I raised my children as a single parent. I’d been powerfully conscious about trying to expose them to loving relationships, families engaging, dads and moms loving and fighting. I wanted them to know that family intimacy meant balancing exposure and truth with select deliberate pretense and ignoring. But more importantly, on the west homogenized coast, I struggled to find or create the ‘New York Italian’ (given and unspoken) essence of womanhood.
Grandmothers, aunts, the great grandmother’s and great aunts. Some taught discipline of the mind, some taught refined sensuality, others humor. Some taught the ‘evil eye’ that stopped anyone you gave it to in their tracks, others inspired self-confidence and gave the timely necessary nudge. They, of course, all stated their case that theirs was the best sauce and in this taught diplomacy; somehow they all had to think you agreed their sauce was best! How deeply and how often I hurt that I could not give my children this legacy the way I had experienced it.

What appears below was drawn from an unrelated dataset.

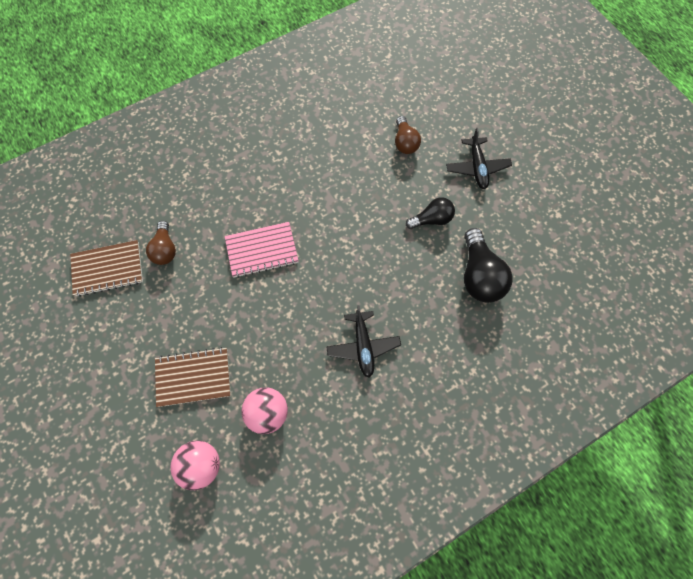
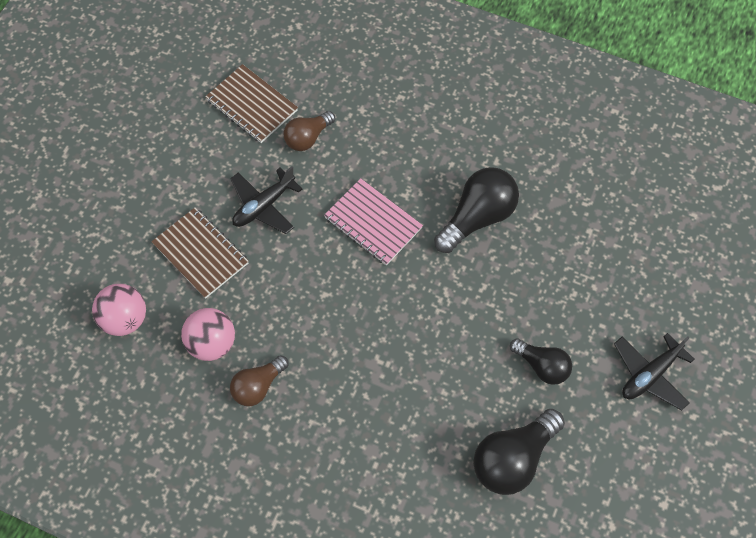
camera: 55 degrees right, 5 degrees down
black plane [326,305,401,378] -> black plane moved to [230,166,302,234]
brown light bulb [395,116,421,154] -> brown light bulb moved to [230,355,289,406]
none -> black light bulb [434,167,519,253]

But some lessons are in the very nature of the space between the family celebrations, the exquisite pain of losses, the tension such that children stand in silence watching the adult women weave a path through life’s trials. In the sweat and the smell of hard work, fear and of sexuality, miracles happen. The knowing essence of the feminine is in the waiting. It is in the multiple mini depths and breath taking births we take part in. The sacred heart beat pouring from starlight through us into the earth pours back through us again. Like the rivers and phases of the moon, always our divinity is unfolding, eager to speak and be heard.
It is my hope, my prayer, that in sharing stories of my childhood, specifically my grandmother, I will share, multiply and immortalize both divinity and femininity as I leaned it …as it lives in my bones from my childhood and one of my great teachers: my grandmother Rose.